PROBLEM DESCRIPTION – Go through the listing below and list every line with "down".

INFORMATION PROVIDED –
● ● ● ● ● ● ●
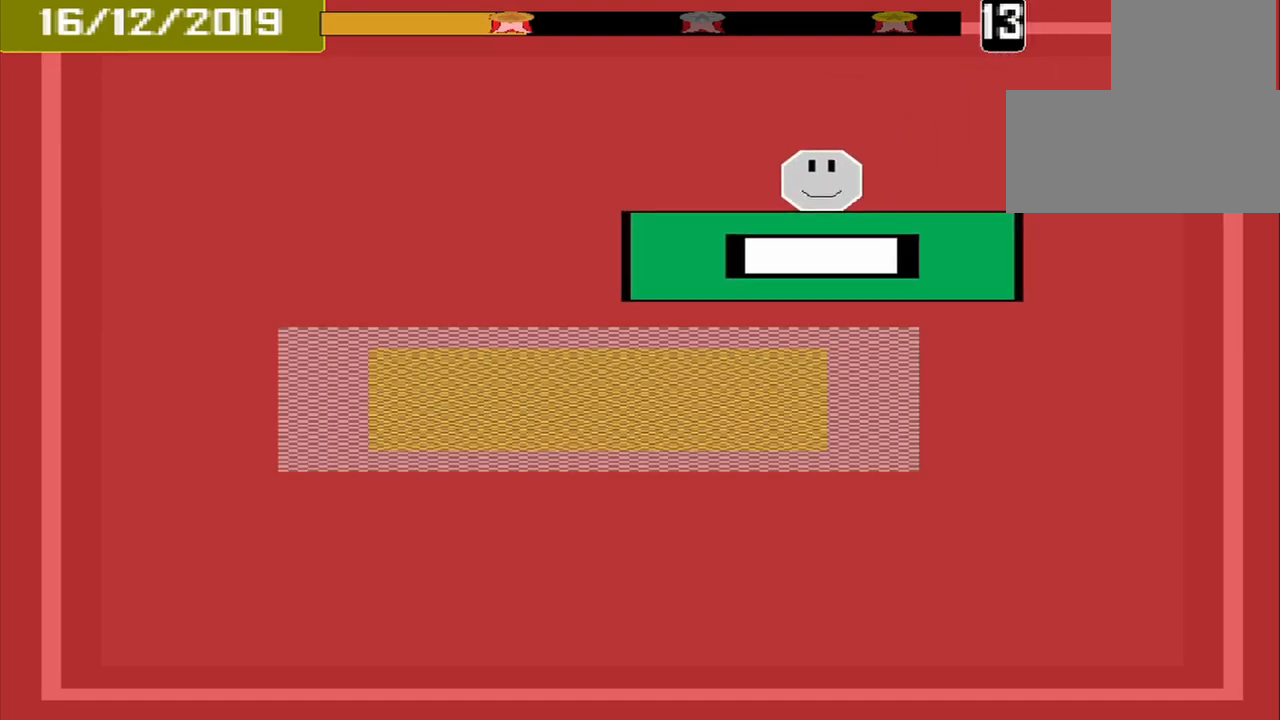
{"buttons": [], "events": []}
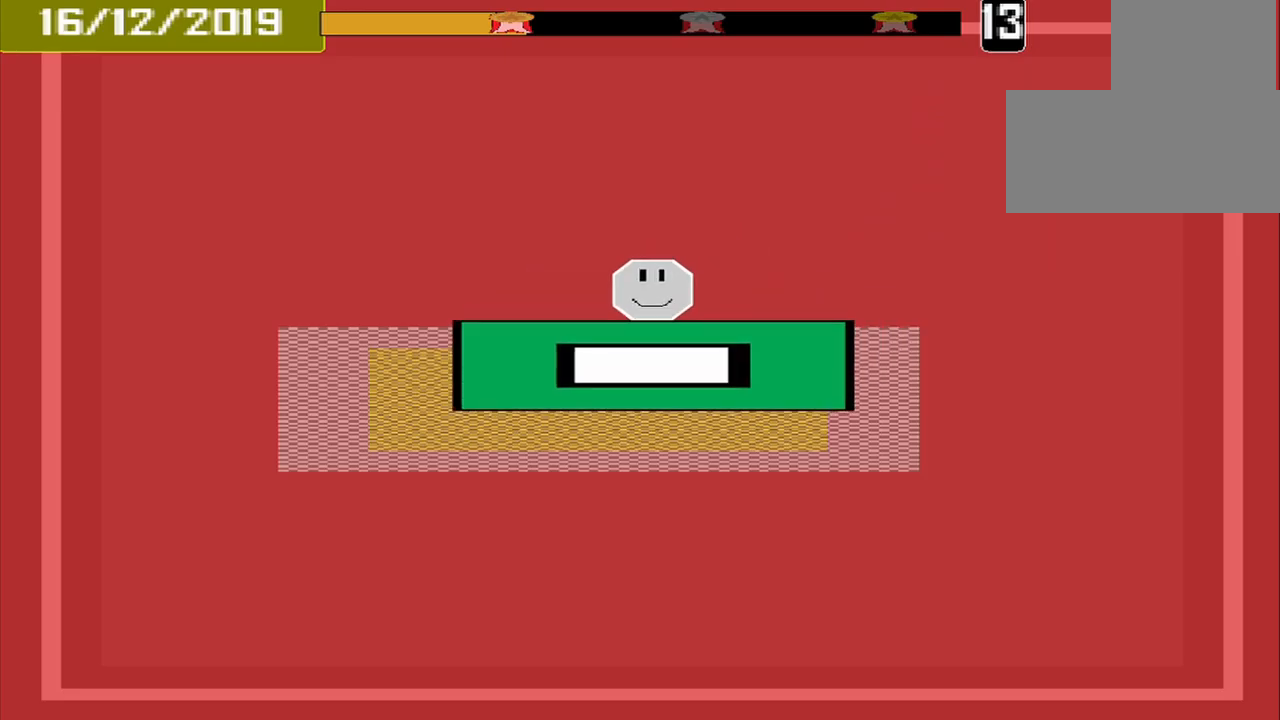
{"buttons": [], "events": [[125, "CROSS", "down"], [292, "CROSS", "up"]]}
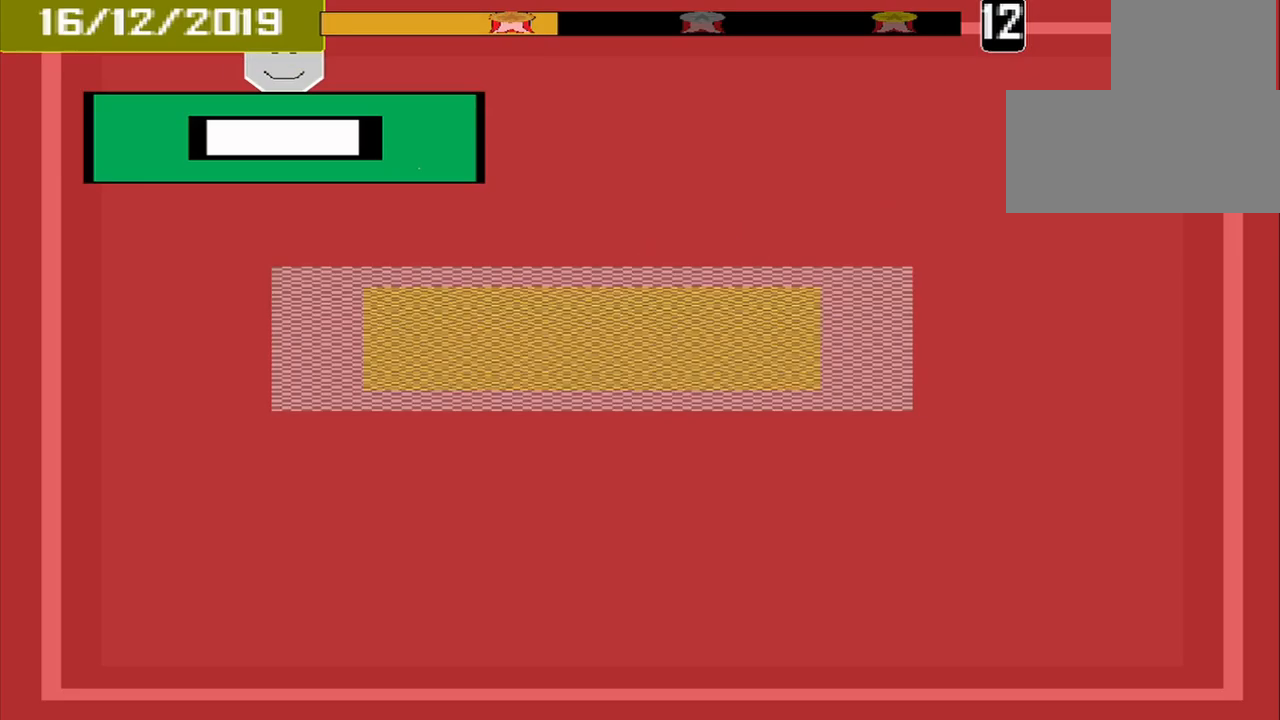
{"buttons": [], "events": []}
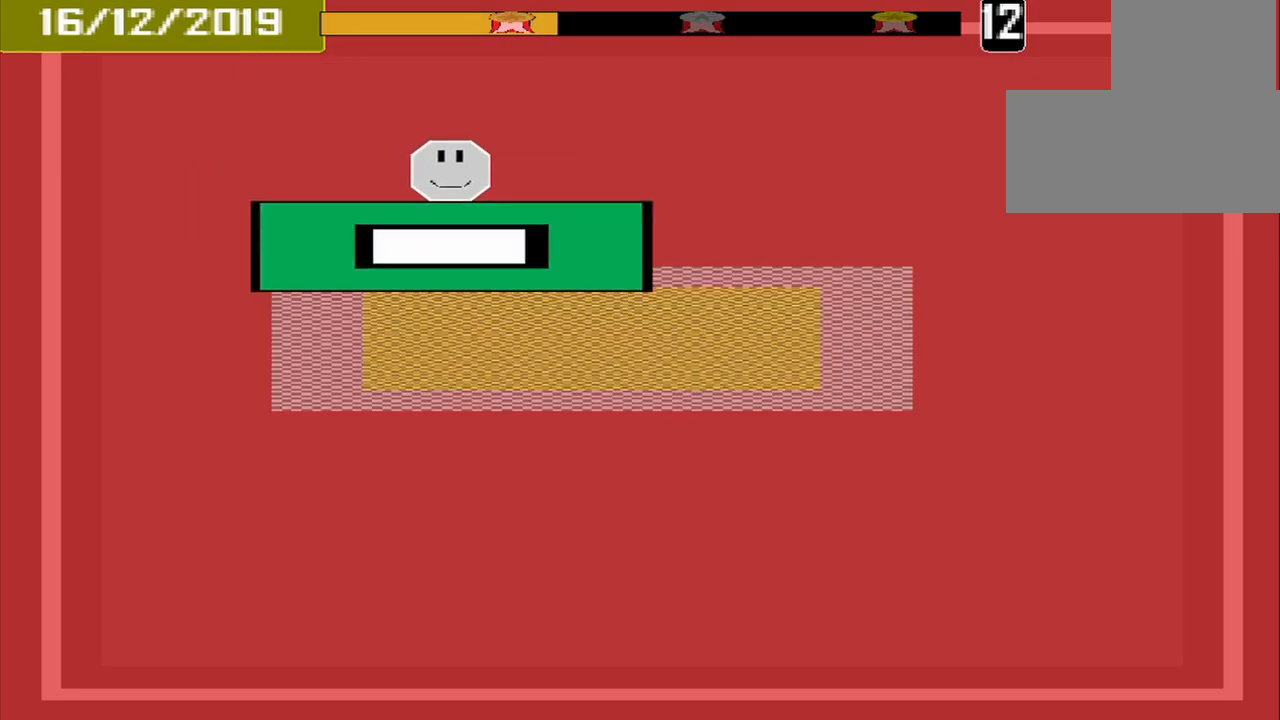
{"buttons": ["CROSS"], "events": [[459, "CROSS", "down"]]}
● ● ● ● ● ● ●
WRITTEN RESPONSE –
{"buttons": [], "events": [[125, "CROSS", "down"], [292, "CROSS", "up"]]}
{"buttons": ["CROSS"], "events": [[459, "CROSS", "down"]]}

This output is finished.